К утру погода унимается — светло и лазурно. «Кук-ка-ре-ку!» — радостно провозглашает под окном рыжий петушок.

После приема больных Марк Павлович идет в имение. Эмма Гансовна дома одна.

В столовой на стене оленьи рога; посуда на буфете расставлена в строгом порядке, около двери висит никелированный совочек с метелкою из разноцветных перьев.

Эмма Гансовна приветливо встречает гостя. Она в розовом батистовом платье.

— Ужасная вчера была гроза. Я не могла спать и все будила Фрица, мне одной было страшно.

Марк Павлович садится на стул, закуривает папиросу. Против него на стене ореховые часы с кукушкой. Кукушка скрывается в швейцарском домике, каждые полчаса она выскакивает оттуда и считает время.

— Милый, хочешь кофе?

— Нет, благодарю.

— Ну почему же?.. У нас очень хорошие сливки.

— Спасибо, не хочу.

Из златокудрой головки Эммы выпадает шпилька, Марк Павлович поднимает ее с пола и вручает Эмме.

— Danke sehr! — благодарит она, втыкая шпильку в косу.

— Ты не сказала? — спрашивает он ее.

Эмма Гансовна не понимает.

— Что?

— Ты не сказала твоему мужу?

— Ах нет, нет… Выпей кофе, я сварю очень скоро.

Она порывается взять с буфета кофейник, Марк Павлович задерживает ее.

— Не надо мне кофе, не надо же… Я не за тем пришел.

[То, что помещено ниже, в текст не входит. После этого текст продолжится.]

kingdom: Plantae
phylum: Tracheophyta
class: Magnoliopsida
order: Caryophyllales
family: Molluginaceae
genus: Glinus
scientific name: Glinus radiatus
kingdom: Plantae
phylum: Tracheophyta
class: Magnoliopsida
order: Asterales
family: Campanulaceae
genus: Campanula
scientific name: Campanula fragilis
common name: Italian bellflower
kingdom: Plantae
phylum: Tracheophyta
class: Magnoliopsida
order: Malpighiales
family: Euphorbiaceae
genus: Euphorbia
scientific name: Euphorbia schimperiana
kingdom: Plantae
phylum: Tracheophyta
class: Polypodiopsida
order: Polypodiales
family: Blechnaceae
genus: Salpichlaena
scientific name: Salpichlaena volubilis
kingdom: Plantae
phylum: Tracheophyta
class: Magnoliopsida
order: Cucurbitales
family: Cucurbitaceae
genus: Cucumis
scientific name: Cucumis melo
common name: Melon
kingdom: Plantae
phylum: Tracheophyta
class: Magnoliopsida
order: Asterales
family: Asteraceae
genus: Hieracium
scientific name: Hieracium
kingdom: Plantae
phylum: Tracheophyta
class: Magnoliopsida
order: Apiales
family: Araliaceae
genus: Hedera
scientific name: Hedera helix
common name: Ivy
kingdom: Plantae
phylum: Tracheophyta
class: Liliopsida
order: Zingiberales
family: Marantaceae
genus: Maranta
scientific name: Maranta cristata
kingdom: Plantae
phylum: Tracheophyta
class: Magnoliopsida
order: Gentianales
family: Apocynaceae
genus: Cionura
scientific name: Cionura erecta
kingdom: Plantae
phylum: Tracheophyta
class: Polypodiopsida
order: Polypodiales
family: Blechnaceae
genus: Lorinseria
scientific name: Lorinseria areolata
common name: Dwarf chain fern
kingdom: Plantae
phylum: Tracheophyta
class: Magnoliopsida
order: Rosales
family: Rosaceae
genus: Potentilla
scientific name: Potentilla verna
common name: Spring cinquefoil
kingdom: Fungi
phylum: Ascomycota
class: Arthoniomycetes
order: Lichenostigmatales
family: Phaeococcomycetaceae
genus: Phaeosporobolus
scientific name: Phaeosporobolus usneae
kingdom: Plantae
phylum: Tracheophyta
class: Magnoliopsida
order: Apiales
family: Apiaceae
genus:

Ответь мне прямо: останешься ты с мужем или уйдешь со мной?

Она ставит кофейник обратно на буфет и, засунув руки в карманы нарядного передничка, садится под часами, молчит.

— Ты меня любишь?

— О да!

Она ласково смотрит на него голубыми глазами.

— А мужа?

Эмма Гансовна вынимает руки из карманов и разглядывает розовые, тщательно подровненные ноготки.

— Я его уважаю… Он честный, порядочный, трудолюбивый…

— Mann! — злобно договаривает Марк Павлович. Она хочет рассмеяться, но выражение его лица пугает ее.

Ку-ку! — выскакивает из швейцарского домика кукушка. — Ку-ку!

Марк Павлович встает со стула.

— Ну, до свиданья.

— Подожди… Он ушел недавно, вернется к вечеру.

— Прощай!

Марк Павлович делает шаг к двери, но останавливается, подходит к Эмме Гансовне, берет ее руку.

— Решай же, родная… Не надо обмана и потаенности, мы будем смело смотреть всем в глаза…

Она молчит. Он обнимает ее. Их губы сливаются. Ему кажется, что нет такой силы, такой обязанности, которая могла бы разлучить его с Эммой. Она — маленькая лисица, но он приручил ее, она пойдет рядом с ним, не путая следов, не остерегаясь преследований — ведь она под его защитой.

— Решай же, Эмма. Я тебя буду ждать; ты придешь ко мне и навсегда останешься у меня.

Она не отвечает.

— Эмма, дорогая моя. Так надо!

Она отодвигается от него.

— Нельзя, милый. Тогда все будут говорить обо мне, что я бесчестная женщина, ушедшая от своего мужа.